«Тут начинается дождь», – вывел Сережа на краю восьмого листочка и перенес писанье с почтовой бумаги на писчую. Это был первый черновой набросок из тех, что пишутся один или два раза в жизни, ночь напролет, в один присест. Они по необходимости изобилуют водой, как стихией, по самой природе предназначенной воплощать однообразные, навязчиво-могучие движенья. Ничего, кроме самой общей мысли, еще не оформленной, в такие первые вечера не оседает на записи, лишенной живых подробностей, и только естественность, с какой рождается эта идея из пережитых обстоятельств, бывает поразительна.
Дождь был первой подробностью наброска, остановившей Сережу. Он перенес ее с осьмушки на бумагу четвертного формата и принялся марать и перемарывать, добиваясь желанной наглядности. Местами он выводил слова, которых нет в языке. Он оставлял их временно на бумаге, с тем, чтобы потом они навели его на более непосредственные протоки дождевой воды в разговорную речь, образовавшуюся от общенья восторга с обиходом. Он верил, что эти промоины, признанные и всем понятные, придут ему на память, и их предвосхищенье застилало ему зренье слезами, точно оптическими стеклами не по мерке.
Если бы он не сидел, как всякий пишущий, несколько боком к столу, обратив спину к обоим доступам в комнату, или на минуту повернул голову вправо, он бы до смерти напугался.
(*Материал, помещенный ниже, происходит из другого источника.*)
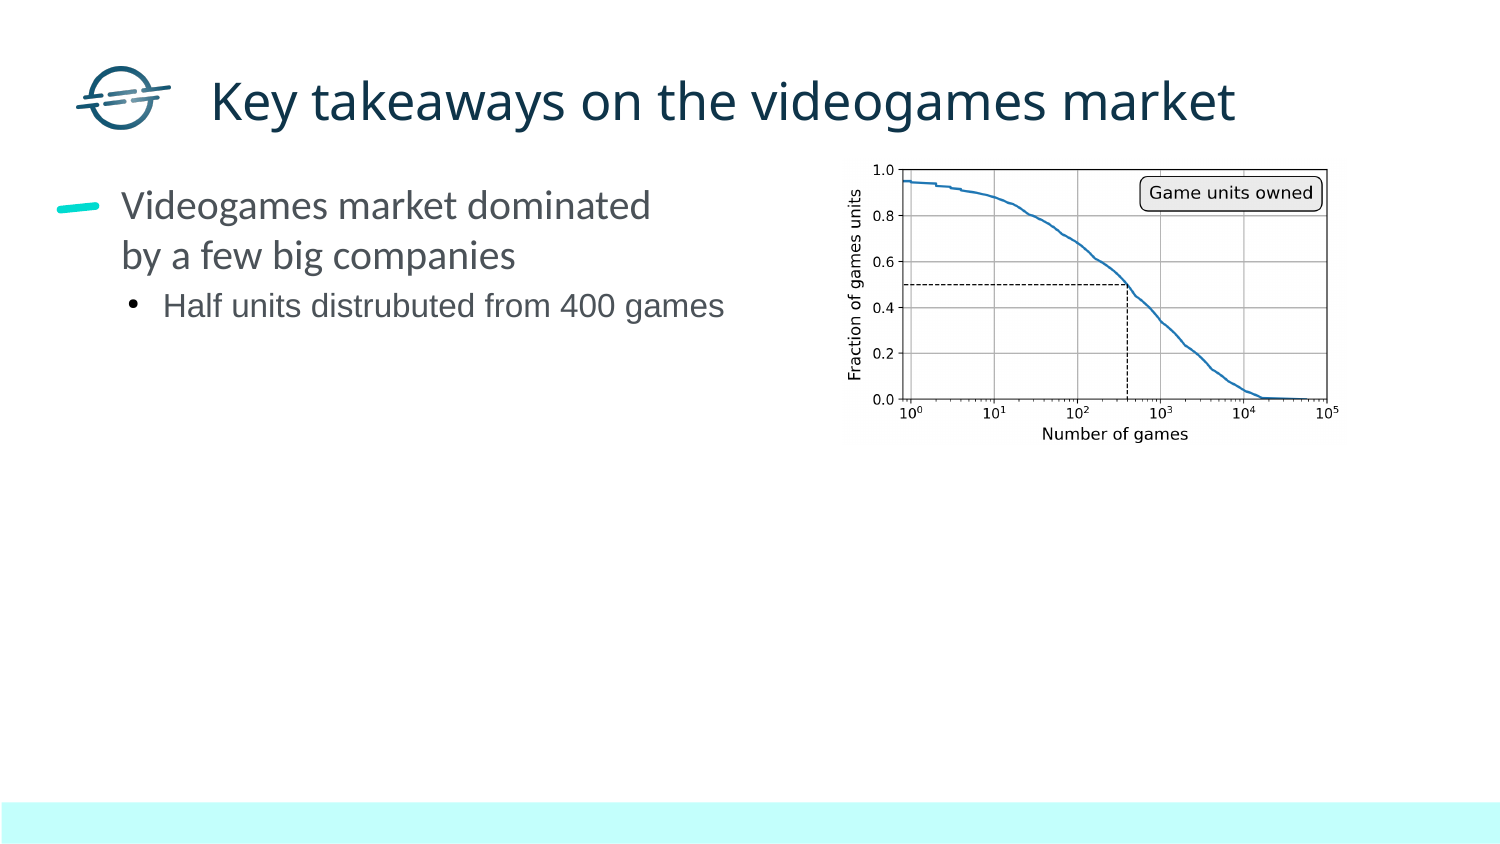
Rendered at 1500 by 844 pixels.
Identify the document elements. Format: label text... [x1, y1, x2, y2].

title Half units distrubuted from 400 games [112, 269, 742, 330]
text_box [56, 202, 100, 214]
text_box [1, 802, 1500, 844]
title Key takeaways on the videogames market [195, 53, 1447, 141]
picture [76, 66, 171, 130]
title Videogames market dominated by a few big companies [106, 162, 691, 306]
picture [842, 158, 1347, 446]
В дверях стояла Анна. Она исчезла не мгновенно. Отступив на шаг, на два от порога, она простояла на виду и в близком соседстве ровно столько, сколько ей казалось надобным, чтобы не дать лишку ни в вере, ни в суеверьи. Ей не хотелось тягаться с судьбой ни намеренной мешкотностью, ни слепой поспешностью. Она была одета как на прогулку. В руках у ней был туго свернутый зонт, потому что за истекший промежуток она не порвала связи с миром и в комнате у нее было окно. К тому же, как спускаться к Сереже, она благоразумно взглянула на барометр, стоявший на урагане. Выросши, подобно облаку, за Сережиной спиной, она, хотя и во всем черном, белела и дымилась в закатной полосе нестерпимой крепости, которая била из-под сизо-лиловой грозовой тучи, наседавшей на сады переулка. Потоки света растворяли Анну вместе с паркетом, который едко клубился под ней, как что-то парообразное. По двум-трем движеньям, произведенным Сережей, Анна, как в игре в короли, разгадала и его беду, и ее пожизненную неисправимость. Уловив, как двинул он подушкой кулака по глазу, она отвернулась, подобрала юбку и, пригибаясь на ходу, в несколько сильных и широких шагов вышла на цыпочках из классной. Попав в коридор, она пошла по нему немного поспешнее и опустила юбку, и то с тем же покусываньем губ и так же бесшумно.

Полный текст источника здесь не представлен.